JOB → Can you rewrite the entries below so that every "纤维头条" becomes "纤维要闻", with everything else left as it is?

Collected data →
****************

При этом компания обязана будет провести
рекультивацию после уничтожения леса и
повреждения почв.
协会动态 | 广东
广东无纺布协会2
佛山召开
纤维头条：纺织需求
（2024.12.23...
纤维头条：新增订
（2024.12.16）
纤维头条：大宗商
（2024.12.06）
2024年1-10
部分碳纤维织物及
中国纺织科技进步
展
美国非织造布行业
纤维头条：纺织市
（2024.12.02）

****************

FINISHED EXERCISE →
При этом компания обязана будет провести
рекультивацию после уничтожения леса и
повреждения почв.
协会动态 | 广东
广东无纺布协会2
佛山召开
纤维要闻：纺织需求
（2024.12.23...
纤维要闻：新增订
（2024.12.16）
纤维要闻：大宗商
（2024.12.06）
2024年1-10
部分碳纤维织物及
中国纺织科技进步
展
美国非织造布行业
纤维要闻：纺织市
（2024.12.02）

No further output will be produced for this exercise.